● **TEXT SECTION**:

Thursday, November 15, 2007

You ever get in one of THOSE moods....

Yeah, there's not good reason for it, I'm just in a bad mood. The problem is that I'm not coming out of it. It has been about a week now, and I am firmly lodged in a slump.

I'm several weeks away from the end of my last true semester of classes for my Masters (one independent study and one thesis to go after this). There are two major projects that I need to finish in that time, and I just can't bring myself to get motivated to do them. As usual, I will pull them outta my rear end in the last minute and turn in a sub standard project. Given the quality (or lack thereof) of my program, I'll probably still get a decent grade, but I'm not sure that should be the point of a graduate program. I would like to do more than "just get by".

One of my vehicles just went into the shop tonight for an electrical problem (Hey Don, how's that banner coming). I've had a check engine light on for a few months and occasionally, the gauges just die (the car continues to run fine). Sometimes, the car won't start if you turn the key, but if you wait long enough, the aux. power eventually kicks in and then the car starts just fine. I'm afraid this is going to be one of those "Well let's try replacing THIS and see if it fixes it. Oh, that didn't work, well bring it back in and we'll try fixing THAT and see if it fixes it". I really don't want it to become one of those progressively more and more expensive repairs. The car just really isn't worth that much.

On another front, I now have proof (soft of) that I suck at fighting. There's an online forum that I occasionally read. One of the topics of this forum recently was "who are the best unbelts in your kingdom". I didn't get mentioned once. I have no problem with any of the people who were mentioned. I respect each and every one of them. On the flip side, I have beaten most of them in tournaments (or at least in bear pits). They beat me too, but that means I should be at least in the same general skill level as them, and apparently I'm not. Or at least nobody who posts to that forum from my Kingdom seems to think so. This wouldn't have effected me so much if I wasn't in this mood, but I am, and so, it does. Once school is done, I really need to start fighting again regularly. Not just fighting to fight, but fighting to improve. There's a HUGE difference between the two, and I have gotten lazy in the second half of this year.

● **EXTRACTED ENTRIES**:
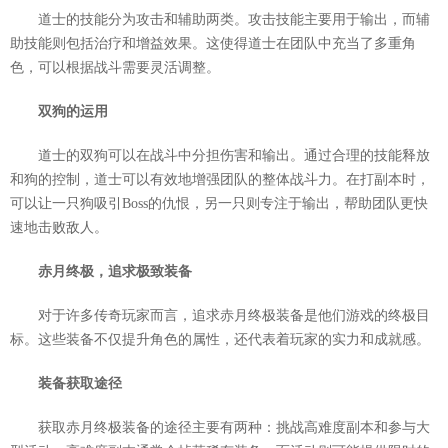
道士的技能分为攻击和辅助两类。攻击技能主要用于输出，而辅
助技能则包括治疗和增益效果。这使得道士在团队中充当了多重角
色，可以根据战斗需要灵活调整。
双狗的运用
道士的双狗可以在战斗中分担伤害和输出。通过合理的技能释放
和狗的控制，道士可以有效地增强团队的整体战斗力。在打副本时，
可以让一只狗吸引Boss的仇恨，另一只则专注于输出，帮助团队更快
速地击败敌人。
赤月终极，追求极致装备
对于许多传奇玩家而言，追求赤月终极装备是他们游戏的终极目
标。这些装备不仅提升角色的属性，还代表着玩家的实力和成就感。
装备获取途径
获取赤月终极装备的途径主要有两种：挑战高难度副本和参与大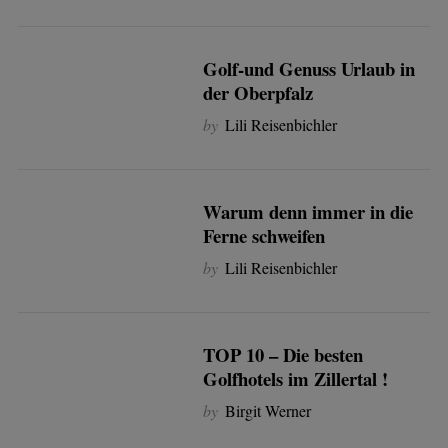
Golf-und Genuss Urlaub in
der Oberpfalz
by
Lili Reisenbichler
Warum denn immer in die
Ferne schweifen
by
Lili Reisenbichler
TOP 10 – Die besten
Golfhotels im Zillertal !
by
Birgit Werner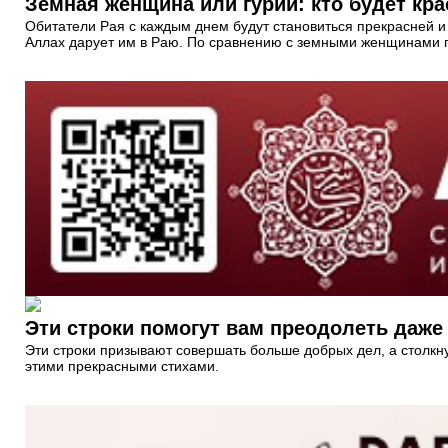
Земная женщина или гурии: кто будет кр
Обитатели Рая с каждым днем будут становиться прекрасней и 
Аллах дарует им в Раю. По сравнению с земными женщинами гу
Эти строки помогут вам преодолеть даж
Эти строки призывают совершать больше добрых дел, а столкну
этими прекрасными стихами.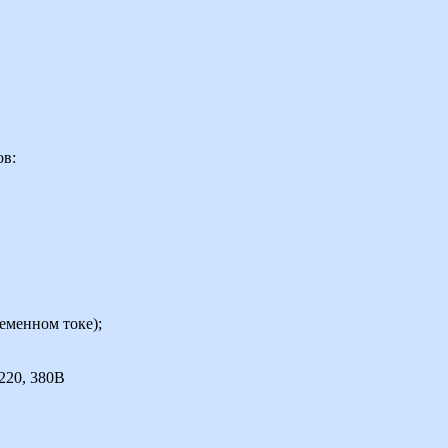
ов:
еменном токе);
 220, 380В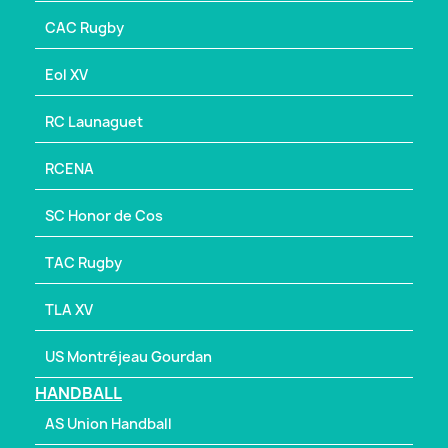
CAC Rugby
Eol XV
RC Launaguet
RCENA
SC Honor de Cos
TAC Rugby
TLA XV
US Montréjeau Gourdan
HANDBALL
AS Union Handball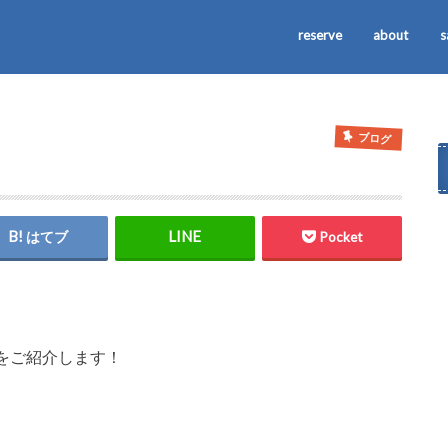
reserve
about
s
ブログ
はてブ
Pocket
をご紹介します！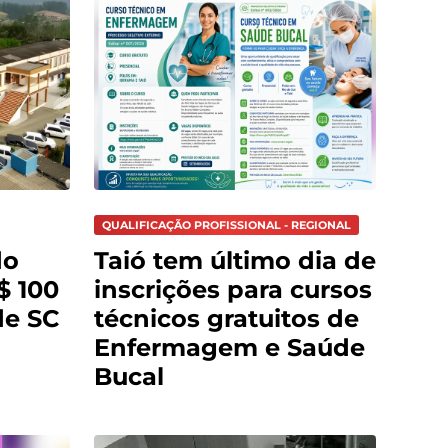
QUALIFICAÇÃO PROFISSIONAL - REGIONAL
do
Taió tem último dia de
$ 100
inscrições para cursos
de SC
técnicos gratuitos de
Enfermagem e Saúde
Bucal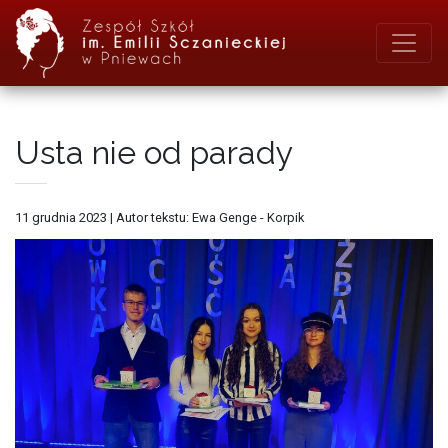
Usta nie od parady
11 grudnia 2023
|
Autor tekstu: Ewa Genge - Korpik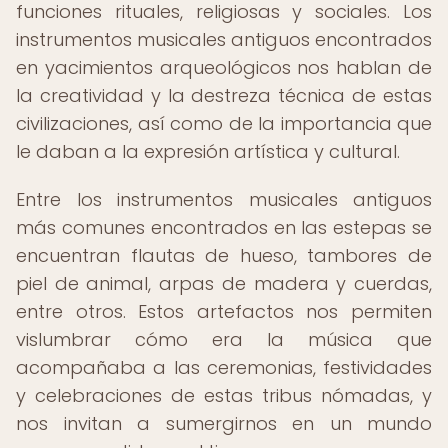
funciones rituales, religiosas y sociales. Los
instrumentos musicales antiguos encontrados
en yacimientos arqueológicos nos hablan de
la creatividad y la destreza técnica de estas
civilizaciones, así como de la importancia que
le daban a la expresión artística y cultural.
Entre los instrumentos musicales antiguos
más comunes encontrados en las estepas se
encuentran flautas de hueso, tambores de
piel de animal, arpas de madera y cuerdas,
entre otros. Estos artefactos nos permiten
vislumbrar cómo era la música que
acompañaba a las ceremonias, festividades
y celebraciones de estas tribus nómadas, y
nos invitan a sumergirnos en un mundo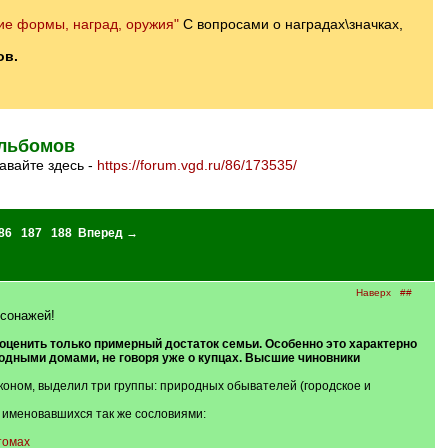
е формы, наград, оружия"
С вопросами о наградах\значках,
ов.
льбомов
авайте здесь -
https://forum.vgd.ru/86/173535/
86
187
188
Вперед →
Наверх
##
сонажей!
ценить только примерный достаток семьи. Особенно это характерно
ходными домами, не говоря уже о купцах. Высшие чиновники
аконом, выделил три группы: природных обывателей (городское и
, именовавшихся так же сословиями:
томах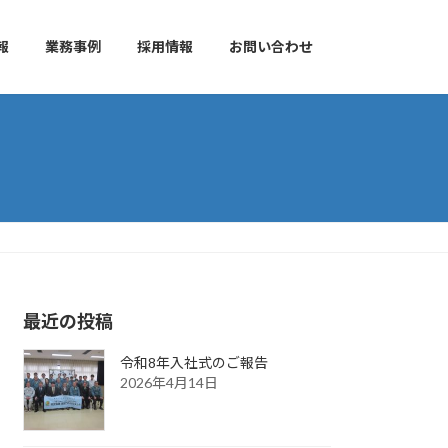
報
業務事例
採用情報
お問い合わせ
最近の投稿
令和8年入社式のご報告
2026年4月14日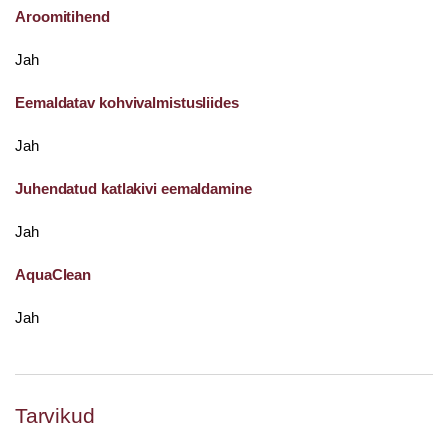
Aroomitihend
Jah
Eemaldatav kohvivalmistusliides
Jah
Juhendatud katlakivi eemaldamine
Jah
AquaClean
Jah
Tarvikud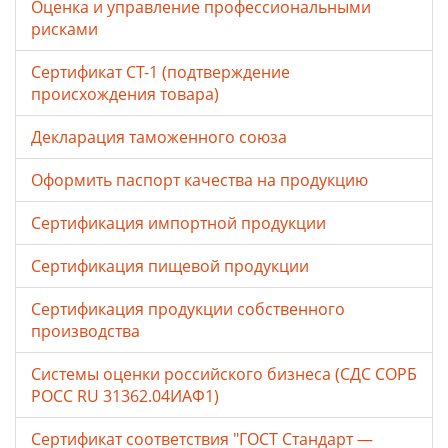
Оценка и управление профессиональными
рисками
Сертификат СТ-1 (подтверждение
происхождения товара)
Декларация таможенного союза
Оформить паспорт качества на продукцию
Сертификация импортной продукции
Сертификация пищевой продукции
Сертификация продукции собственного
производства
Системы оценки российского бизнеса (СДС СОРБ
РОСС RU 31362.04ИАФ1)
Сертификат соответствия "ГОСТ Стандарт —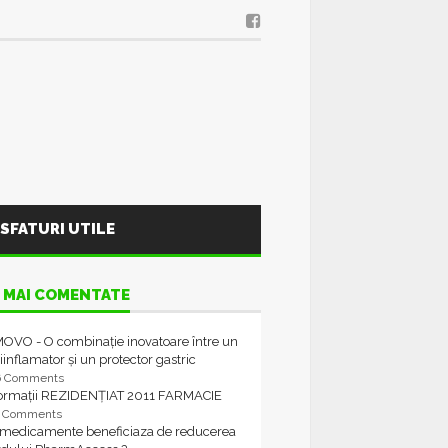
SFATURI UTILE
 MAI COMENTATE
OVO - O combinație inovatoare între un
iinflamator și un protector gastric
6 Comments
formații REZIDENȚIAT 2011 FARMACIE
4 Comments
 medicamente beneficiaza de reducerea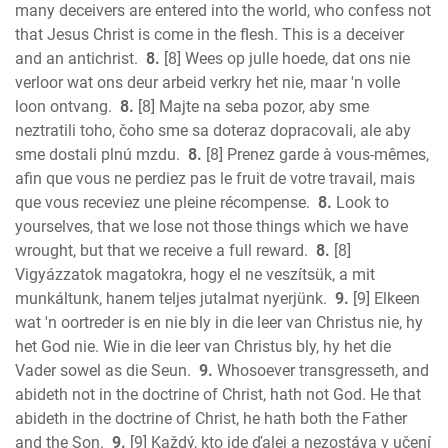
many deceivers are entered into the world, who confess not
that Jesus Christ is come in the flesh. This is a deceiver
and an antichrist.
8.
[8] Wees op julle hoede, dat ons nie
verloor wat ons deur arbeid verkry het nie, maar 'n volle
loon ontvang.
8.
[8] Majte na seba pozor, aby sme
neztratili toho, čoho sme sa doteraz dopracovali, ale aby
sme dostali plnú mzdu.
8.
[8] Prenez garde à vous-mêmes,
afin que vous ne perdiez pas le fruit de votre travail, mais
que vous receviez une pleine récompense.
8.
Look to
yourselves, that we lose not those things which we have
wrought, but that we receive a full reward.
8.
[8]
Vigyázzatok magatokra, hogy el ne veszítsük, a mit
munkáltunk, hanem teljes jutalmat nyerjünk.
9.
[9] Elkeen
wat 'n oortreder is en nie bly in die leer van Christus nie, hy
het God nie. Wie in die leer van Christus bly, hy het die
Vader sowel as die Seun.
9.
Whosoever transgresseth, and
abideth not in the doctrine of Christ, hath not God. He that
abideth in the doctrine of Christ, he hath both the Father
and the Son.
9.
[9] Každý, kto ide ďalej a nezostáva v učení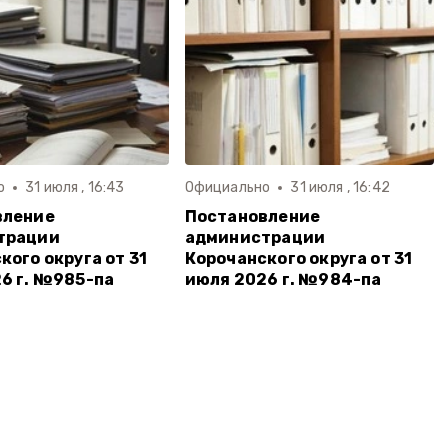
о
31 июля , 16:43
Официально
31 июля , 16:42
вление
Постановление
трации
администрации
кого округа от 31
Корочанского округа от 31
6 г. №985-па
июля 2026 г. №984-па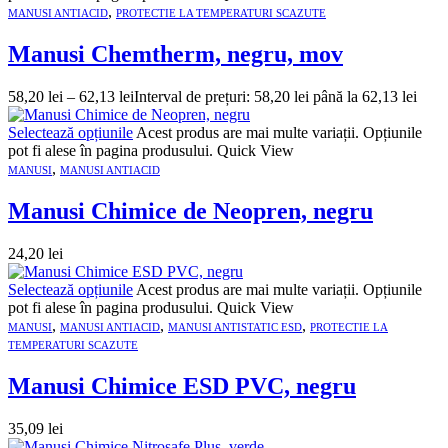
,
MANUSI ANTIACID
PROTECTIE LA TEMPERATURI SCAZUTE
Manusi Chemtherm, negru, mov
58,20
lei
–
62,13
lei
Interval de prețuri: 58,20 lei până la 62,13 lei
Selectează opțiunile
Acest produs are mai multe variații. Opțiunile
pot fi alese în pagina produsului.
Quick View
,
MANUSI
MANUSI ANTIACID
Manusi Chimice de Neopren, negru
24,20
lei
Selectează opțiunile
Acest produs are mai multe variații. Opțiunile
pot fi alese în pagina produsului.
Quick View
,
,
,
MANUSI
MANUSI ANTIACID
MANUSI ANTISTATIC ESD
PROTECTIE LA
TEMPERATURI SCAZUTE
Manusi Chimice ESD PVC, negru
35,09
lei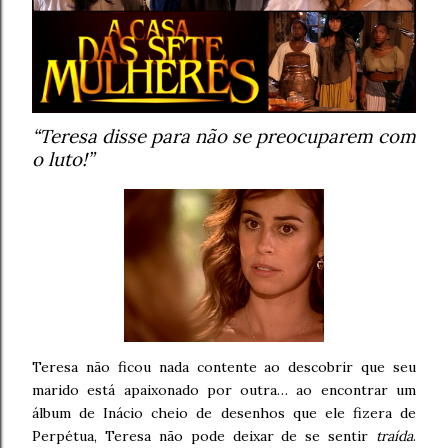
“Teresa disse para não se preocuparem com
o luto!”
Teresa não ficou nada contente ao descobrir que seu
marido está apaixonado por outra… ao encontrar um
álbum de Inácio cheio de desenhos que ele fizera de
Perpétua, Teresa não pode deixar de se sentir
traída
.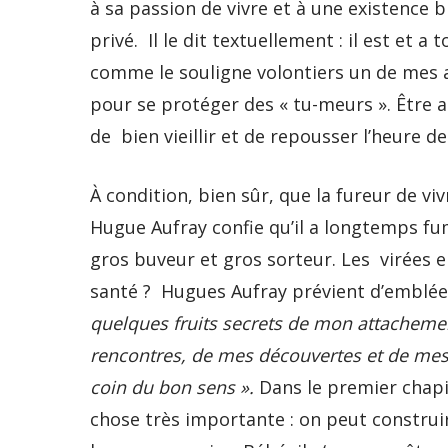
à sa passion de vivre et à une existence 
privé. Il le dit textuellement : il est et
comme le souligne volontiers un de mes ami
pour se protéger des « tu-meurs ». Être 
de bien vieillir et de repousser l’heure d
À condition, bien sûr, que la fureur de vi
Hugue Aufray confie qu’il a longtemps fu
gros buveur et gros sorteur. Les virées en
santé ? Hugues Aufray prévient d’emblée
quelques fruits secrets de mon attachemen
rencontres, de mes découvertes et de mes 
coin du bon sens ».
Dans le premier chapi
chose très importante : on peut construir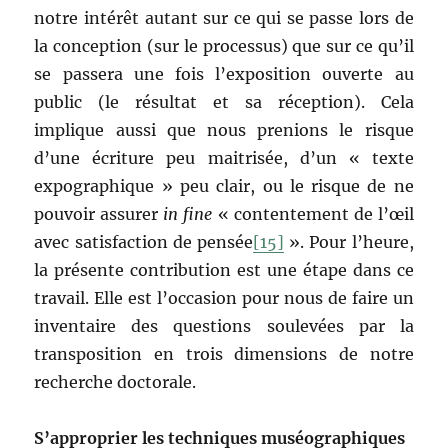
notre intérêt autant sur ce qui se passe lors de
la conception (sur le processus) que sur ce qu’il
se passera une fois l’exposition ouverte au
public (le résultat et sa réception). Cela
implique aussi que nous prenions le risque
d’une écriture peu maitrisée, d’un « texte
expographique » peu clair, ou le risque de ne
pouvoir assurer
in fine
« contentement de l’œil
avec satisfaction de pensée
[15]
». Pour l’heure,
la présente contribution est une étape dans ce
travail. Elle est l’occasion pour nous de faire un
inventaire des questions soulevées par la
transposition en trois dimensions de notre
recherche doctorale.
S’approprier les techniques muséographiques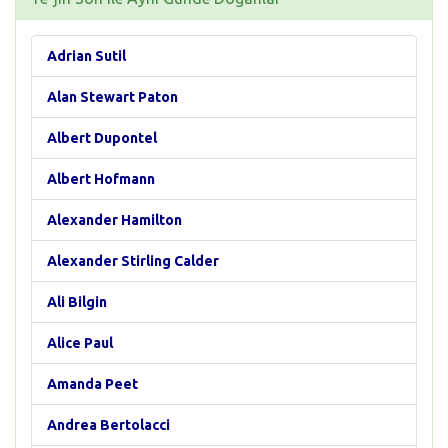
Adrian Sutil
Alan Stewart Paton
Albert Dupontel
Albert Hofmann
Alexander Hamilton
Alexander Stirling Calder
Ali Bilgin
Alice Paul
Amanda Peet
Andrea Bertolacci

● **ACTIVITY**: According to the blog post, what remains of the writer's Masters program after the current semester?

● **ANSWER SPACE**: One independent study and one thesis.